Court rejects ACLU’s attempt to request delay in setting Nebraska’s first execution since 1997

Court rejects ACLU’s attempt to request delay in setting Nebraska’s first execution since 1997
The Nebraska Department of Correctional Services' execution room in Lincoln, as seen from the viewing room. (World-Herald News Service)

LINCOLN — The Nebraska Supreme Court has rejected the attempt by an anti-death penalty group to request a delay in scheduling the state’s first execution in 21 years.

In a related development this week, State Sen. Ernie Chambers of Omaha launched his own attack on the state’s efforts to carry out the execution of Carey Dean Moore.

The court overturned a motion Wednesday that was filed recently by the ACLU of Nebraska asking for permission to submit a brief in the Moore case.
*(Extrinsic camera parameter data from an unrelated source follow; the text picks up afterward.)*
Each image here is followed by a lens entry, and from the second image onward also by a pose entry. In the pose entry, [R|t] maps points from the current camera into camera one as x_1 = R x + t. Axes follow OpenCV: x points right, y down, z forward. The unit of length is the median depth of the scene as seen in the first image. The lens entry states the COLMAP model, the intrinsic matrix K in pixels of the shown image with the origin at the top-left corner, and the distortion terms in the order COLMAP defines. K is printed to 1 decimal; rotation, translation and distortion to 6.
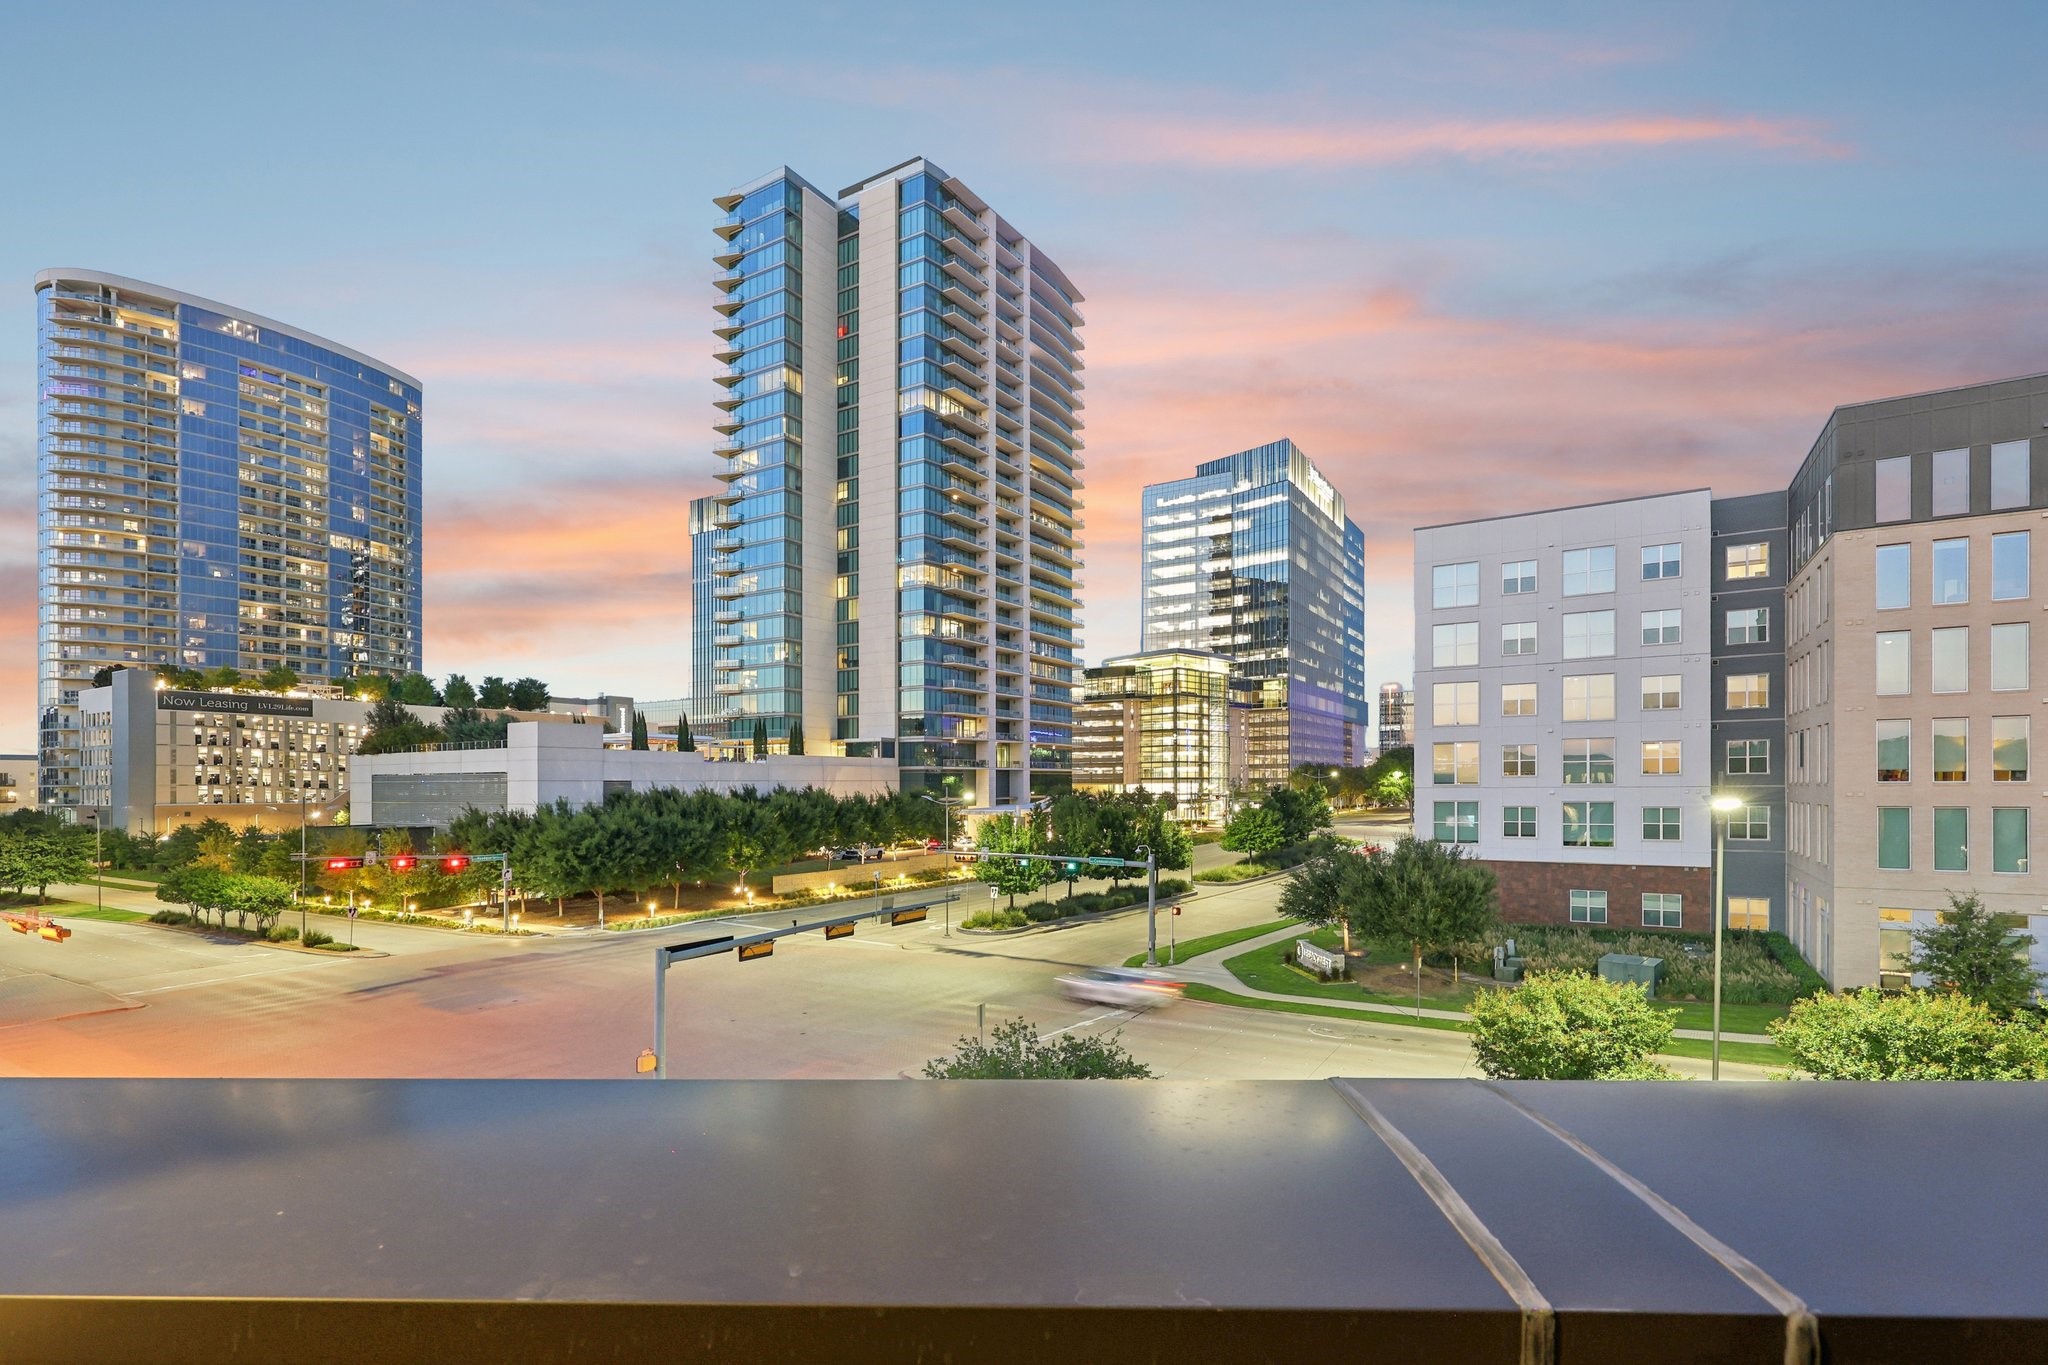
lens RADIAL K [[939.3, 0, 1068.6], [0, 939.3, 792.4], [0, 0, 1]] dist [-0.001454, -0.000524]
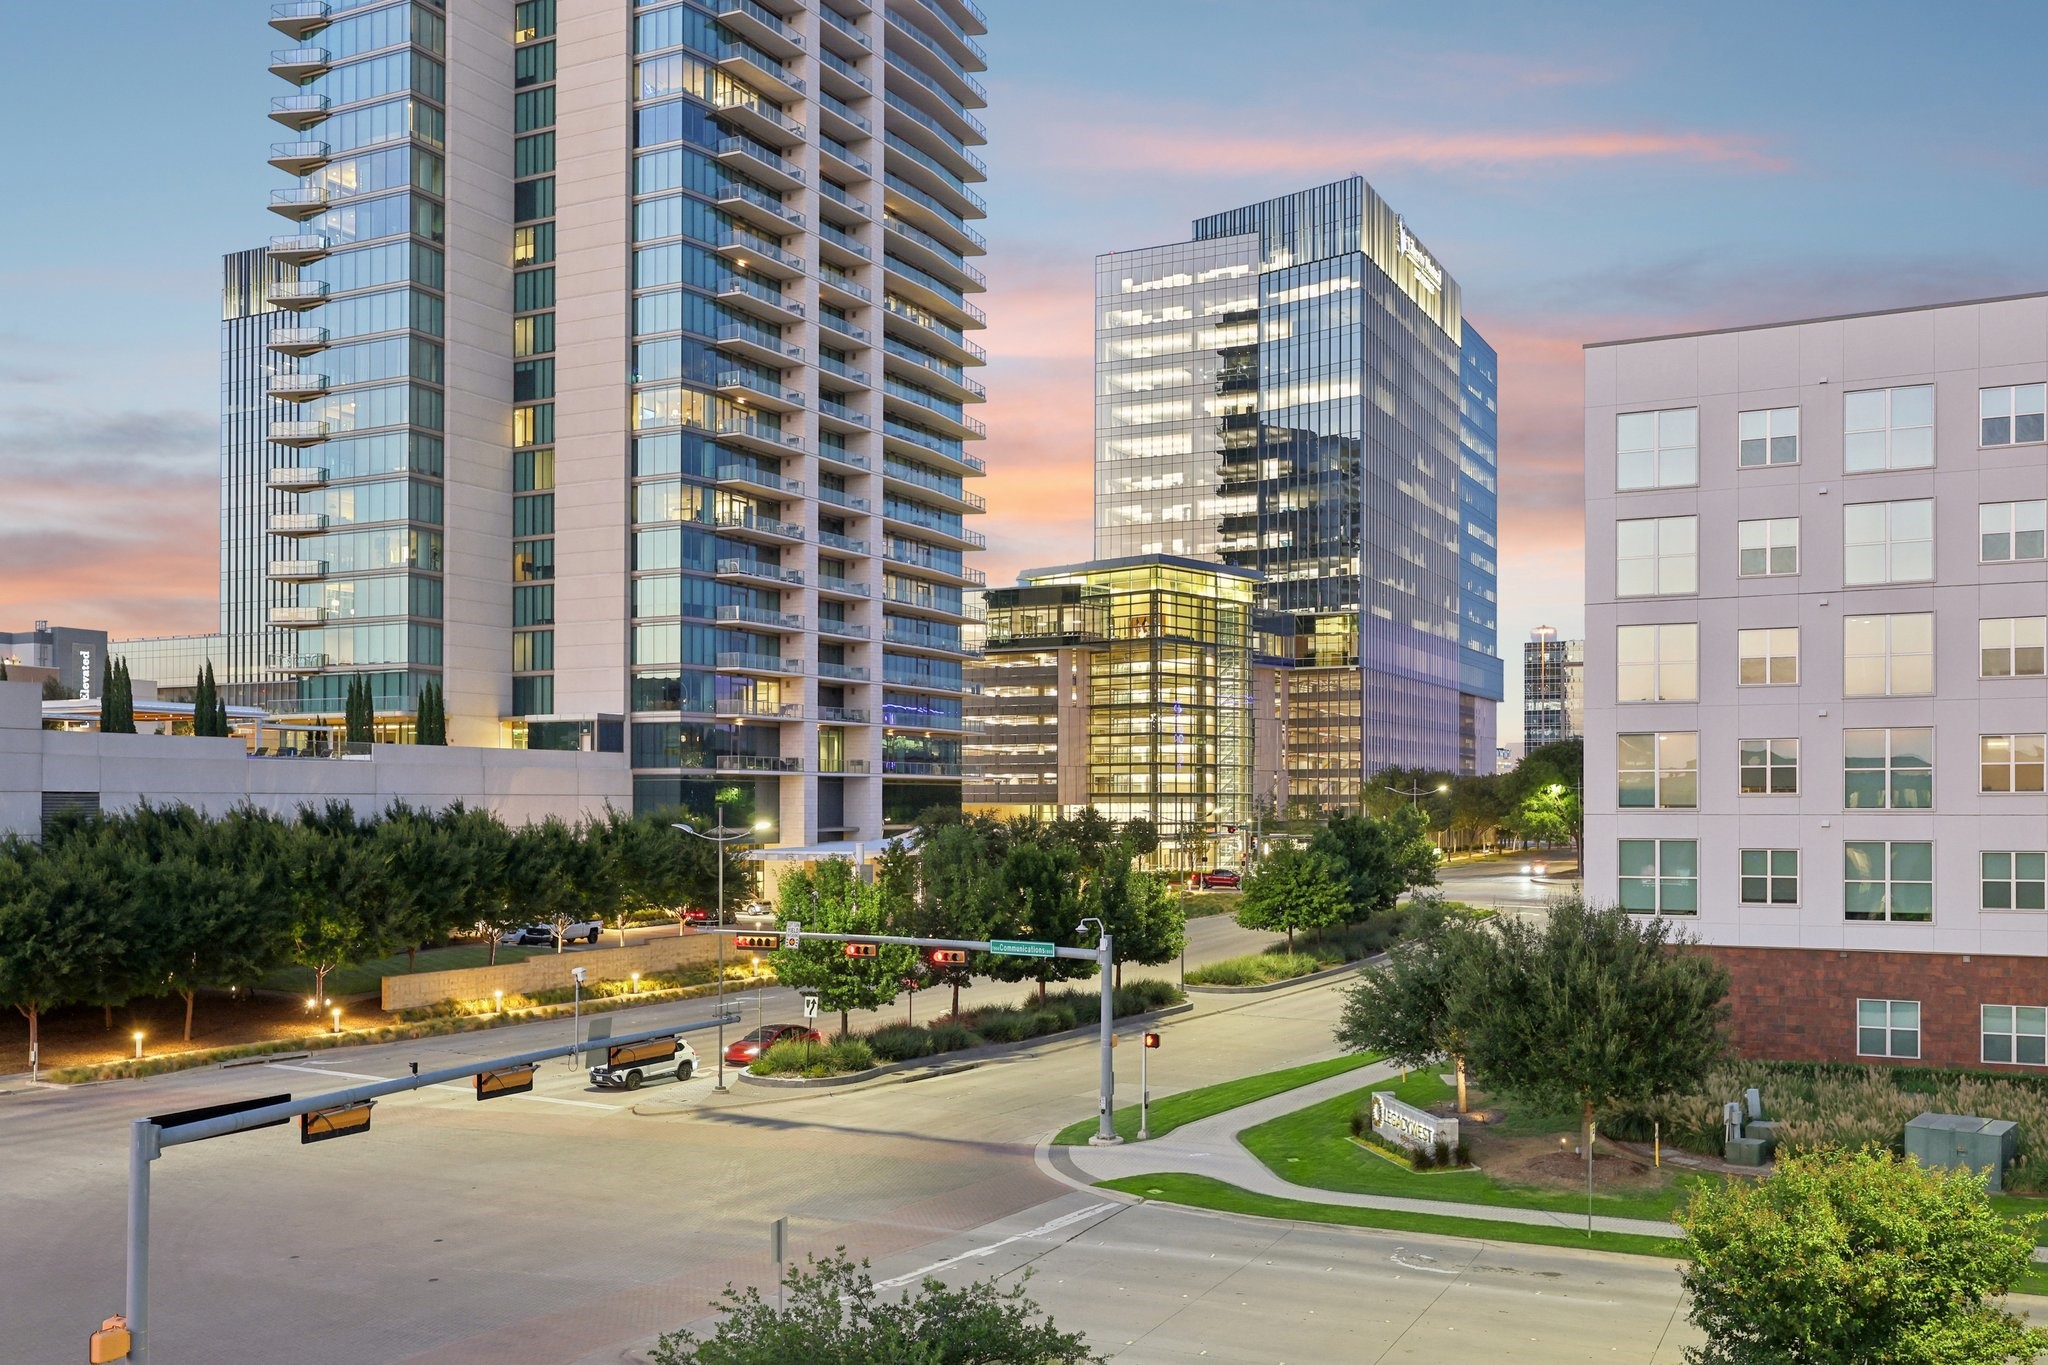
lens RADIAL K [[1743.5, 0, 1088.0], [0, 1743.5, 800.3], [0, 0, 1]] dist [-0.006322, 0.011723]
pose [[0.997188, 0.006248, 0.074676, 0.002481], [-0.005419, 0.999922, -0.011294, -0.000030], [-0.074741, 0.010858, 0.997144, 0.003583]]
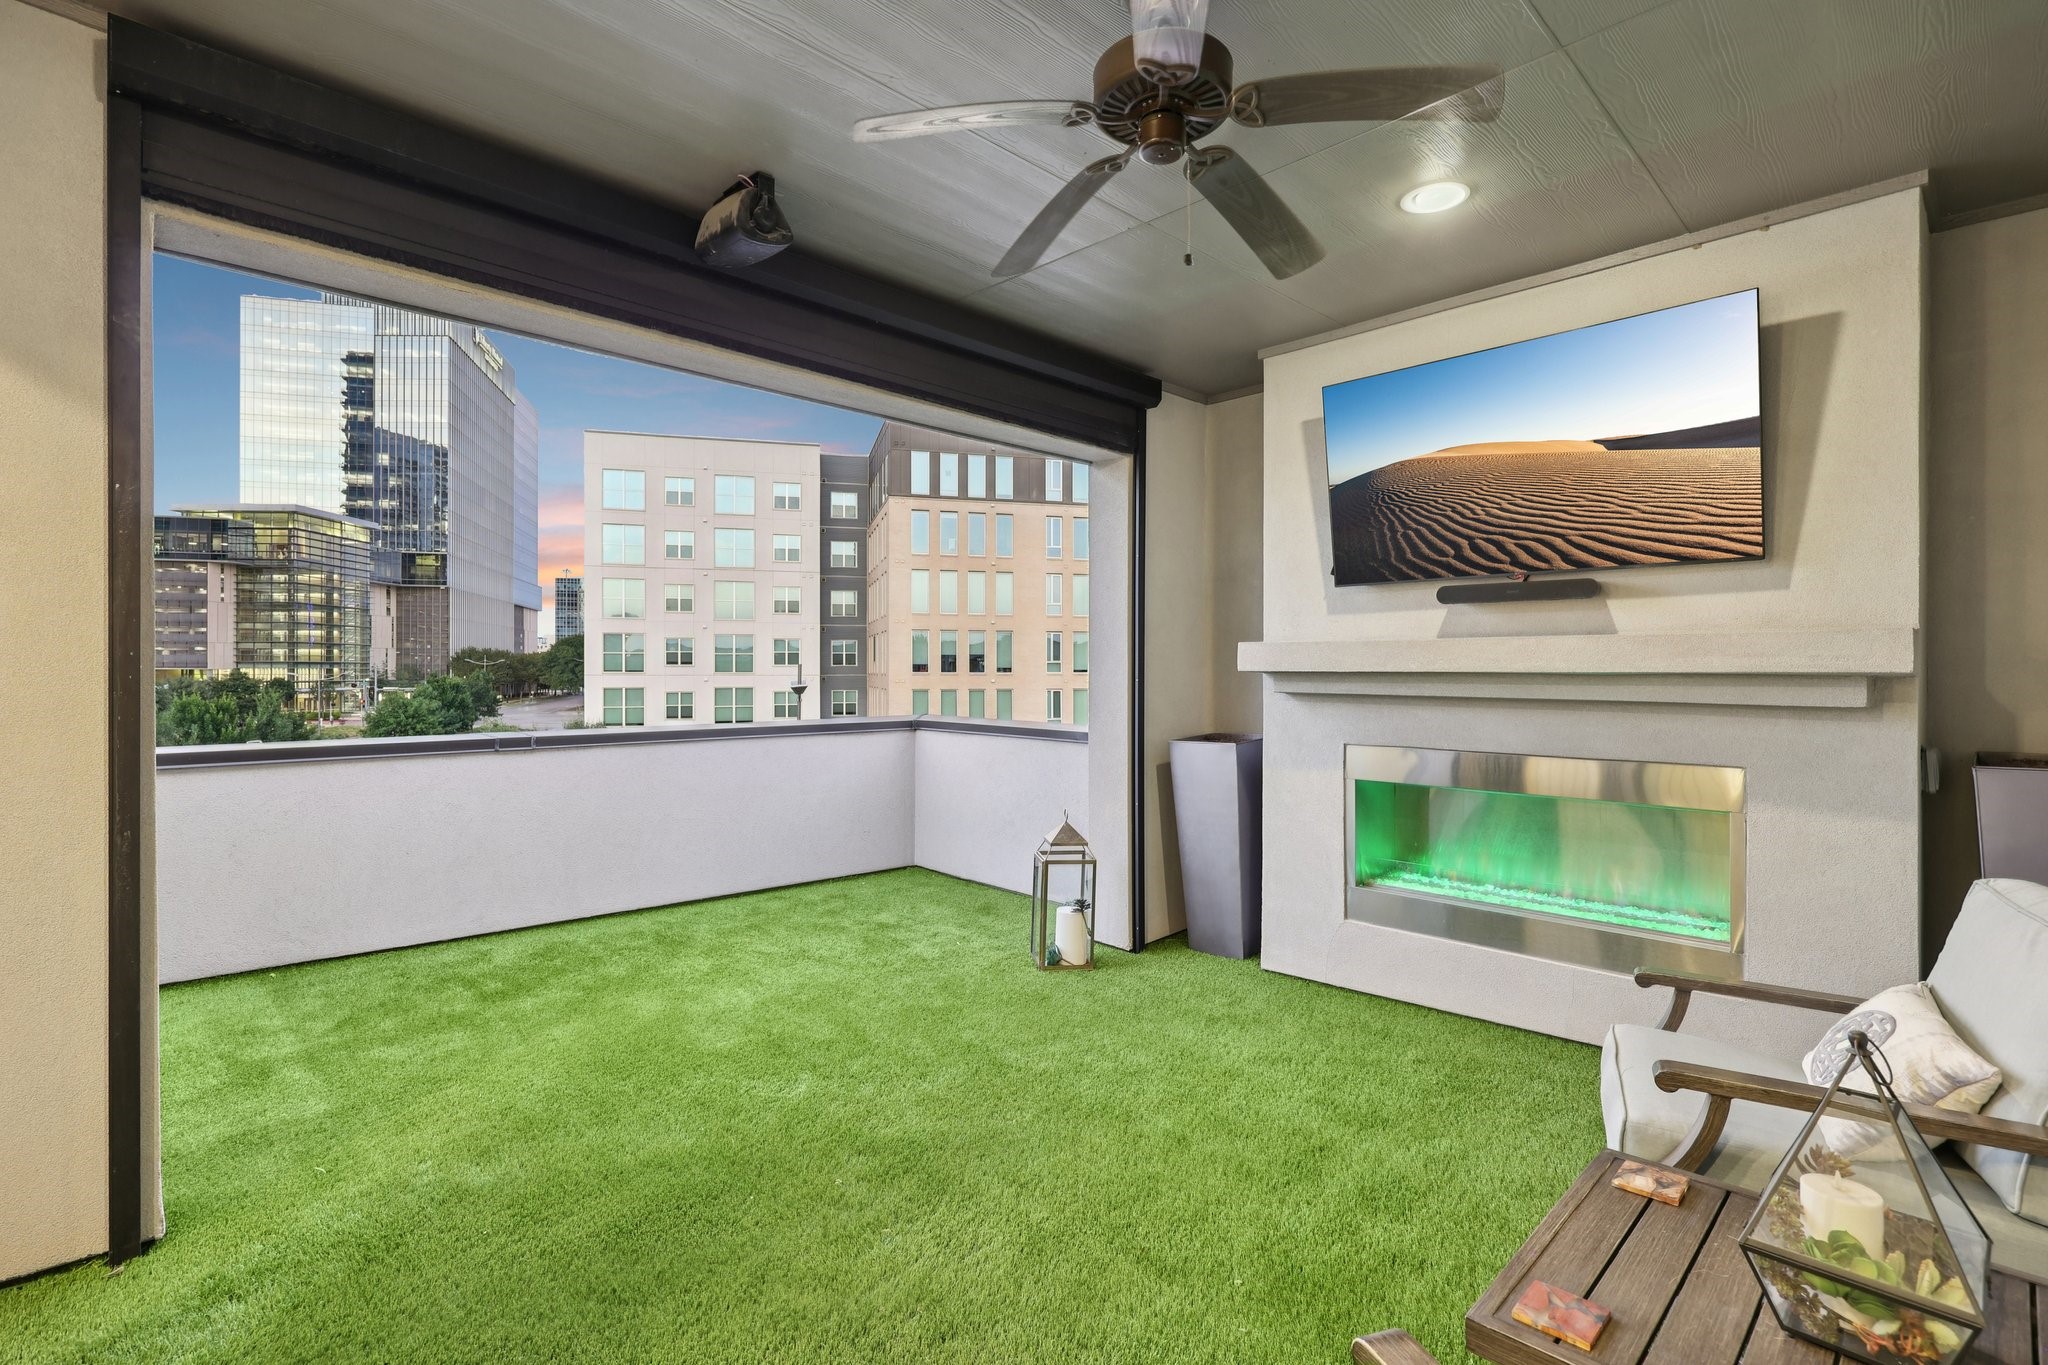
lens RADIAL K [[964.2, 0, 1032.1], [0, 964.2, 679.6], [0, 0, 1]] dist [0.000885, 0.000305]
pose [[0.714737, 0.001376, 0.699392, -0.045430], [-0.001160, 0.999999, -0.000783, 0.000101], [-0.699392, -0.000252, 0.714738, -0.191070]]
The court provided no comment or written response that might signal why the judges rejected the motion.

The ACLU said that “several substantial (legal) questions” related to the death penalty are pending and that the court should delay its decision to ensure that the state doesn’t engage in an “unconstitutional or unlawful execution.”

While appeals are pending in two death penalty lawsuits backed by the group, Moore has told the court that he no longer wants legal representation and doesn’t want others to file legal challenges on his behalf. Moore was sentenced to death in 1980 for the slayings of Omaha cabdrivers Reuel Van Ness and Maynard Helgeland a year earlier.